Abstract Biochar has been widely applied to remediate heavy metal‐contaminated soils, but its performance is generally far from satisfactory. Manganese (Mn) oxide‐modified biochar (MBC) has shown superior performance in heavy metal removal from wastewater. However, its potential to remediate heavy metal‐contaminated soils and the corresponding immobilization mechanism at soil aggregate scale remain unclear. In this work, MBC was prepared and used for the remediation of Cd‐contaminated weakly alkaline arable soils via a wheat pot experiment. The impacts of MBC on soil Cd fraction, Cd distribution in soil aggregates and Cd accumulation in wheat plants were investigated.

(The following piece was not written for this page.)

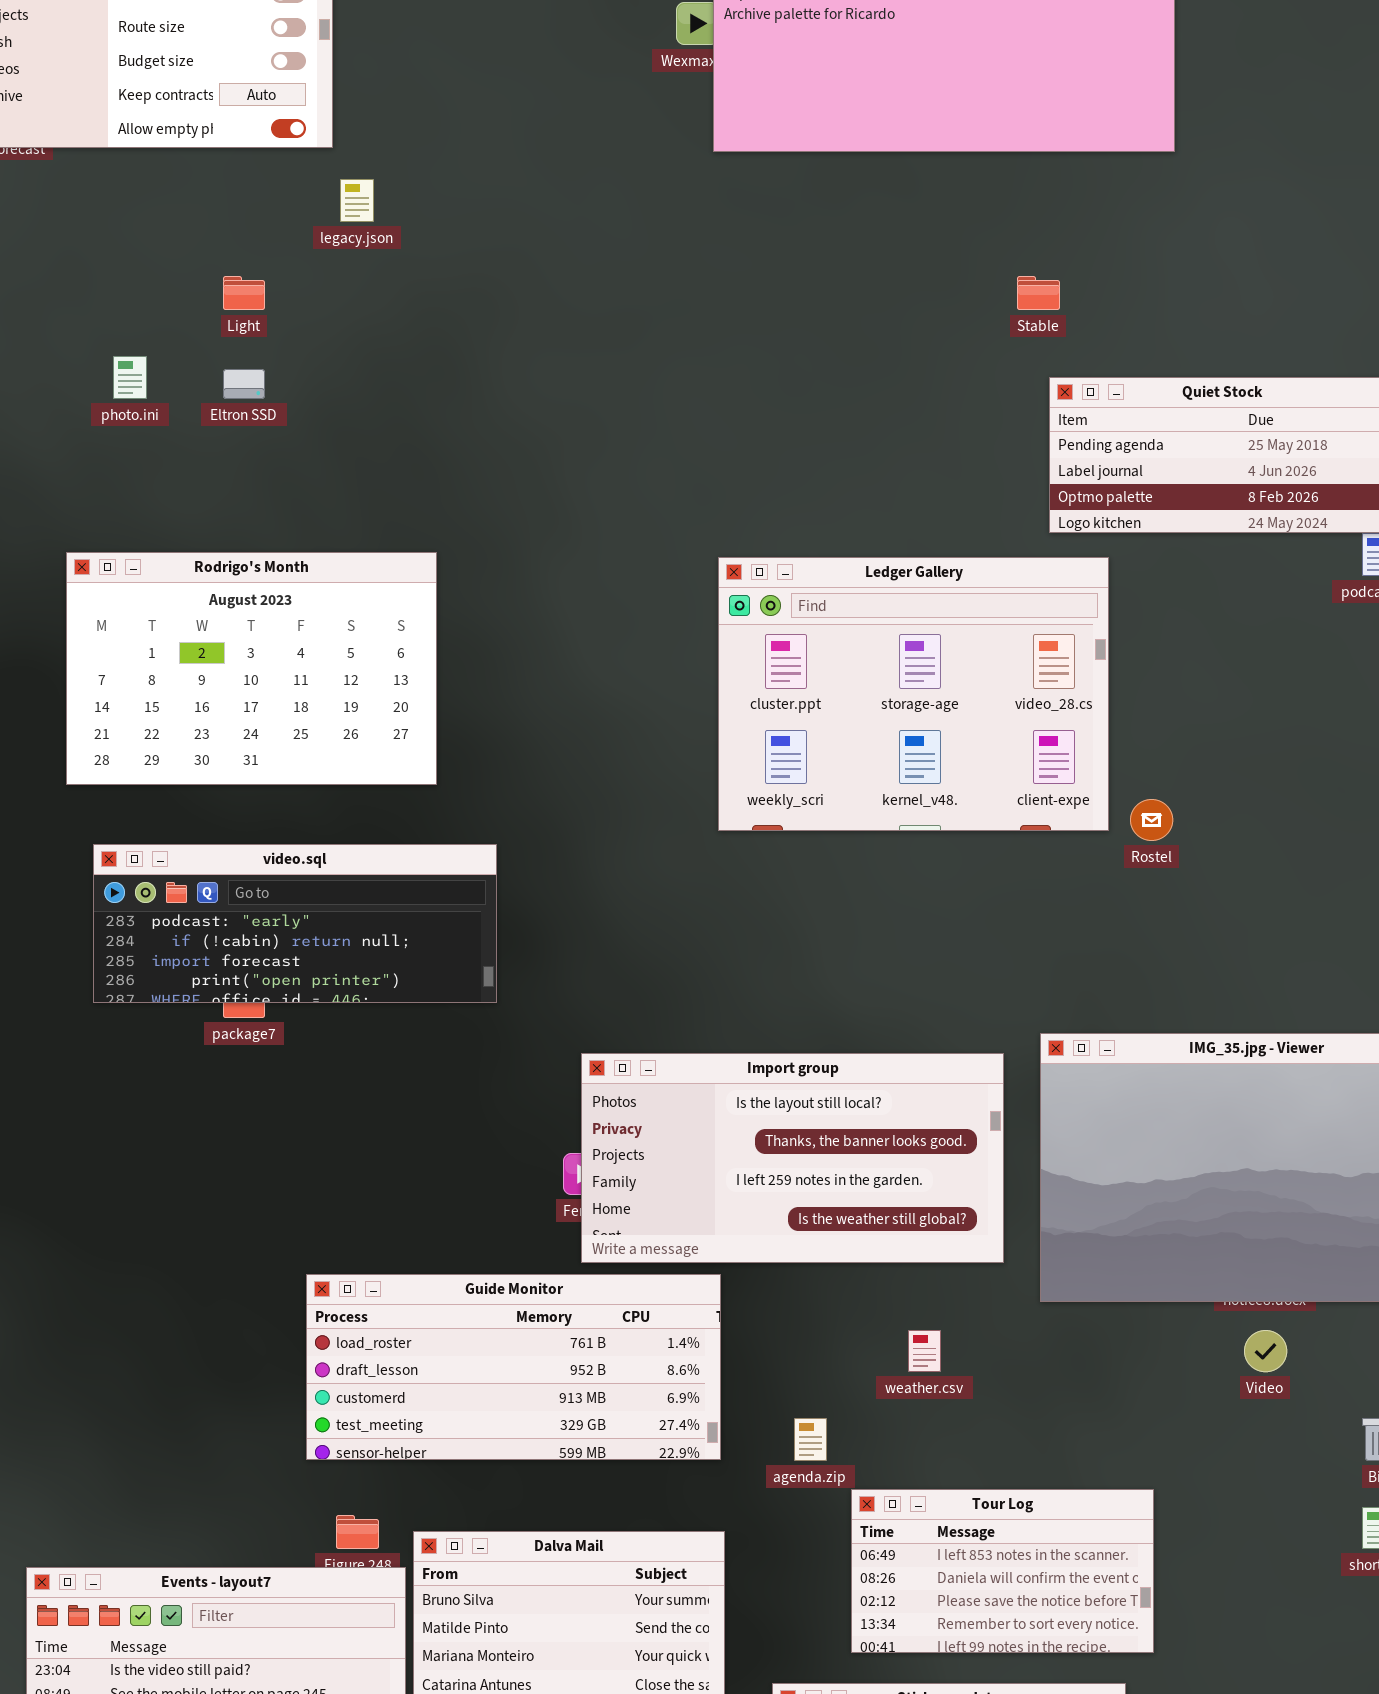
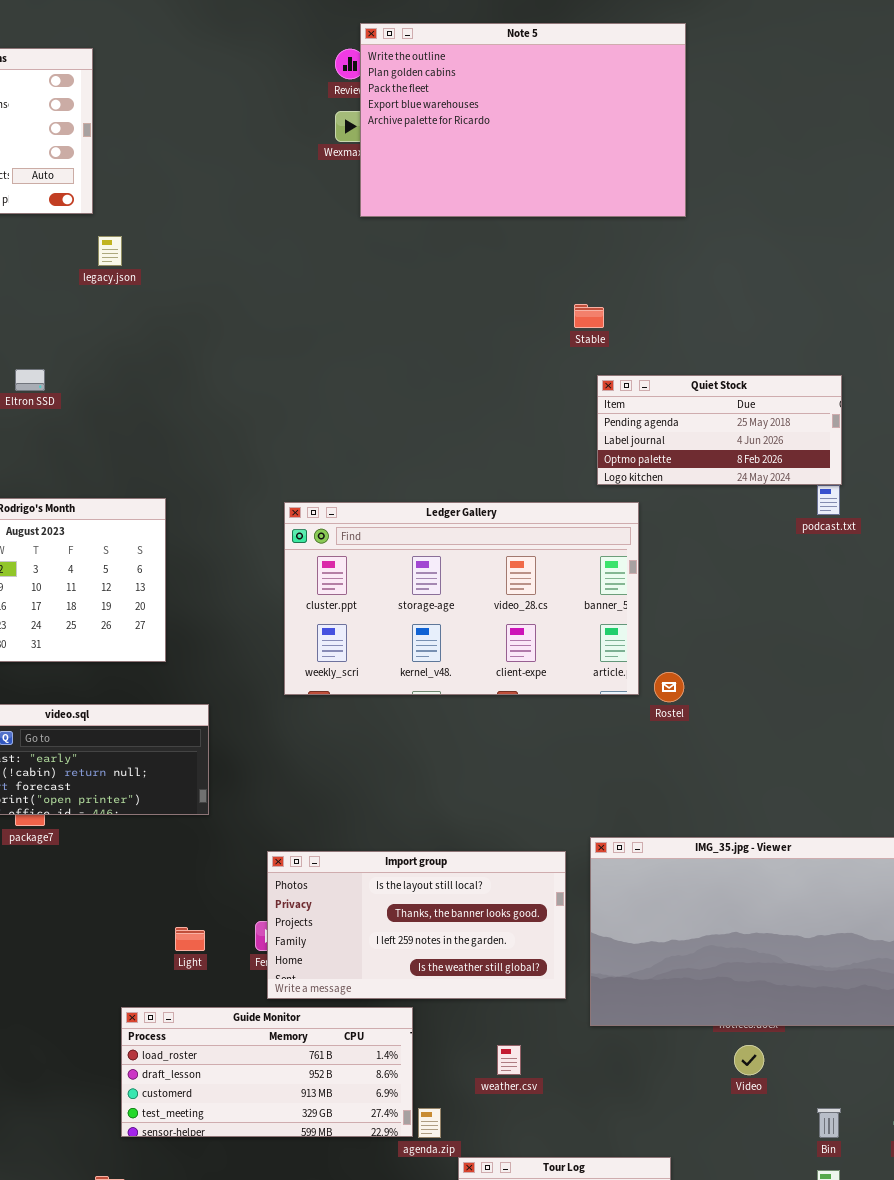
Light: [223,276,265,310] -> [175,927,205,951], moved
Ledger Gallery: [718,557,1109,831] -> [284,502,639,695], resized
Guide Monitor: [306,1274,721,1460] -> [121,1007,413,1137], moved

The results indicated that MBC could improve Cd immobilization in silt‐sized micro‐aggregates (<53 μm) by increasing the content of free MnO 2 and enhance the transformation of soil acid‐soluble Cd to reducible Cd (Fe/Mn oxide‐bound Cd), resulting in significant decreases in the bioavailability of soil Cd and Cd accumulation in wheat plants. The maximum decrease ratio of the DTPA‐Cd content reached 44.7%, and Cd content in wheat grains, straw, and roots declined by 66.4%, 38.4% and 62.9%, respectively. These findings provide a new strategy to remediate Cd‐contaminated weakly alkaline arable soils, as well as improve the understanding of the application of Mn oxides‐related amendments to remediate heavy metal‐contaminated soils.